- [Consigne]
Dans le texte sur Mirabeau, condensez en liste le paragraphe qui commence par « Mirabeau est loin », sans perdre ses faits principaux.

- [Texte fourni]
·····

Après le 10 août 1792, l'ambassadeur anglais, Lord Gower, reçut de son gouvernement l'ordre de s'éloigner de Paris; lorsque le mort de Louis XVI fut connue à Londres, M. de Chauvelin quitta le royaume de la Grande-Bretagne.

1) Depuis que ces lignes ont été écrites, M. Barrière, l'un des meilleurs écrivains du Journal des Débats, a publié dans le N° du 31 décembre 1850 de ce journal une note sur la politique européenne, rédigée, vers la fin de l'année 1790, par Mirabeau, pour l'empereur de l'Allemagne, Léopold II, qui venait de succéder à son frère, l'empereur Joseph II. Dans ce document, resté inédit jusqu'alors, et qui, ainsi que le fait observer M. Barrière, reçoit des circonstances actuelles, à 60 ans d'intervalle, tout l'intérêt et tout l'à-propos du moment, Mirabeau reproduit, comme il suit, la circonstance que nous avons rappelée :

<< Burke a dit que la France n'offrait plus en politique qu'un grand vide. Burke << a dit une grande sottise. Ce vide est un volcan dont on ne saurait perdre de vue <«< un moment, ni les éruptions ni la lave. >>

Mirabeau est loin, en parlant de la Grande-Bretagne, de se montrer aussi dédaigneux que Burke en parlant de la France. « L'exemple de la révolution française », dit-il dans le même écrit, «ne produira en Angleterre qu'un plus grand respect « pour les lois, une plus grande rigidité de discipline sociale. » La rigidité de discipline sociale en Angleterre a, sans aucun doute, été quelque peu altérée depuis 25 ou 30 ans; mais c'est là, du moins, que cette discipline si nécessaire existe encore au plus haut degré en Europe, et l'on peut en féliciter la nation britannique.

·····

- [Enregistrements]

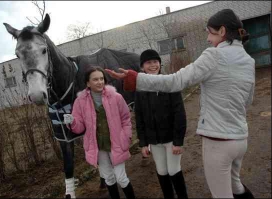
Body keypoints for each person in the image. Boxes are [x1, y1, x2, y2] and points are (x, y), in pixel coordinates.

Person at [106, 9, 255, 199]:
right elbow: (248, 101)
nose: (208, 39)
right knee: (237, 187)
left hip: (219, 141)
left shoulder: (214, 56)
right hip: (240, 139)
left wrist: (136, 78)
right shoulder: (248, 61)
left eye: (209, 32)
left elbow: (175, 81)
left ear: (222, 31)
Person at [63, 66, 136, 199]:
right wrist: (72, 122)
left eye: (101, 79)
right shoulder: (80, 102)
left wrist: (126, 136)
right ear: (87, 83)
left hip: (117, 143)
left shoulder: (116, 97)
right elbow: (79, 128)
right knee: (108, 178)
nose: (99, 82)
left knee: (121, 177)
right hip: (98, 147)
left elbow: (126, 119)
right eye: (95, 79)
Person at [135, 49, 188, 199]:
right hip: (154, 141)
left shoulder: (169, 83)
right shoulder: (140, 89)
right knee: (162, 171)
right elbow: (139, 118)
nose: (153, 65)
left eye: (155, 62)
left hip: (171, 139)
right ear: (142, 67)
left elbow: (180, 114)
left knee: (173, 170)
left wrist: (178, 141)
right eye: (148, 62)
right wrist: (143, 143)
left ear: (160, 64)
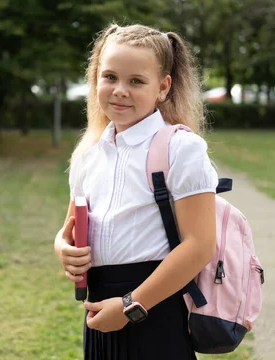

·····

- [Résultat]
- Mirabeau se montre bien moins dédaigneux envers la Grande-Bretagne que Burke envers la France.
- Dans le même écrit, il affirme que l'exemple de la révolution française ne produira en Angleterre qu'un plus grand respect pour les lois et une plus grande rigidité de discipline sociale.
- Cette rigidité s'est quelque peu altérée en Angleterre depuis 25 ou 30 ans.
- C'est pourtant là que cette discipline existe encore au plus haut degré en Europe, et l'on peut en féliciter la nation britannique.